Using this method is among the most idiotic. It always raises hype and rage among the Google Analytics users, who can’t find the website they see in their GA reports, in their web server logs. Perhaps they think that once you start using Google Analytics, you don’t look into the web server logs, but that’s wrong. Personally, I have a close inspection of IIS logs on daily basis, as it allows me to see a problem or an opportunity where there are no other indicators available. That was how I found this type of spam.

And just like the referrer spam, the Google Analytics spam records have exactly 1 page per visit, no matter how many visits there are.

The problem of this type of spam is more for the spammer. Google can go as far as remove the advertised website from it’s database, making it a black hole of the internet forever.
Google Analytics users, on the other hand, have to waste their time on creating additional filters for suspicious sources of “traffic”.

Now, who’s the spammer?

People refuse to understand the fact, that submitting the URL once to Google is one and only step required for informing all search engines about your website (I am not talking about StumbleUpon and likes). Sooner than later, your website will be crawled by all of them, including the practically useless academic ones.

How many promising applications and online web services you see in the market, promising you great Google results overnight? “Submit your page to hundreds of search engines” or even worse – “social media marketing”. The latter one is usually what hides the blog-spamming engine.

So most of your referral spam visitors are users of such online tools. You will see that requests are coming from the same IP address, but promoting different resources, such as innocent-looking personal blog. People don’t understand the methods these tools are using for promoting their resource, and trust them the advertisement campaign of their resource, sometimes only to realize that they have to buy another domain name.

The Search Engine Optimization is not a rocket science, and everything that can be done to befriend Google, can be done manually by an average Joe. It is paramount to refuse the slightest temptation of using any sort of referral spam, even if you have technical or financial means to do so.

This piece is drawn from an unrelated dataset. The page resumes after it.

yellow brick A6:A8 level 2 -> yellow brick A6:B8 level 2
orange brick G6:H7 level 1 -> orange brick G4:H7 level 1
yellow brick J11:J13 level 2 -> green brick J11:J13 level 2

For your website it is totally the same as for you would be to use heavy drugs – get high for a few minutes to get low for the rest of life.

The automated referral spam is the easiest thing to detect even without using any tools. The evidences are stored forever and could be used to create stop-lists at any time. Even a year or two after the fruitless referral spam campaign, the site could suddenly start loosing new visitors, because links to it would disappear, filtered out.

Do you feel sorry for them now?

Resume

Overall, the referral spam is the least effective but the most annoying of all “black hat” techniques.

If you own a blog or message board, don’t ever think that your resource will not be interesting to spammers. There is no such thing as reason for spammer. So make sure your shores are prepared before you see the first wave of spammer fleet.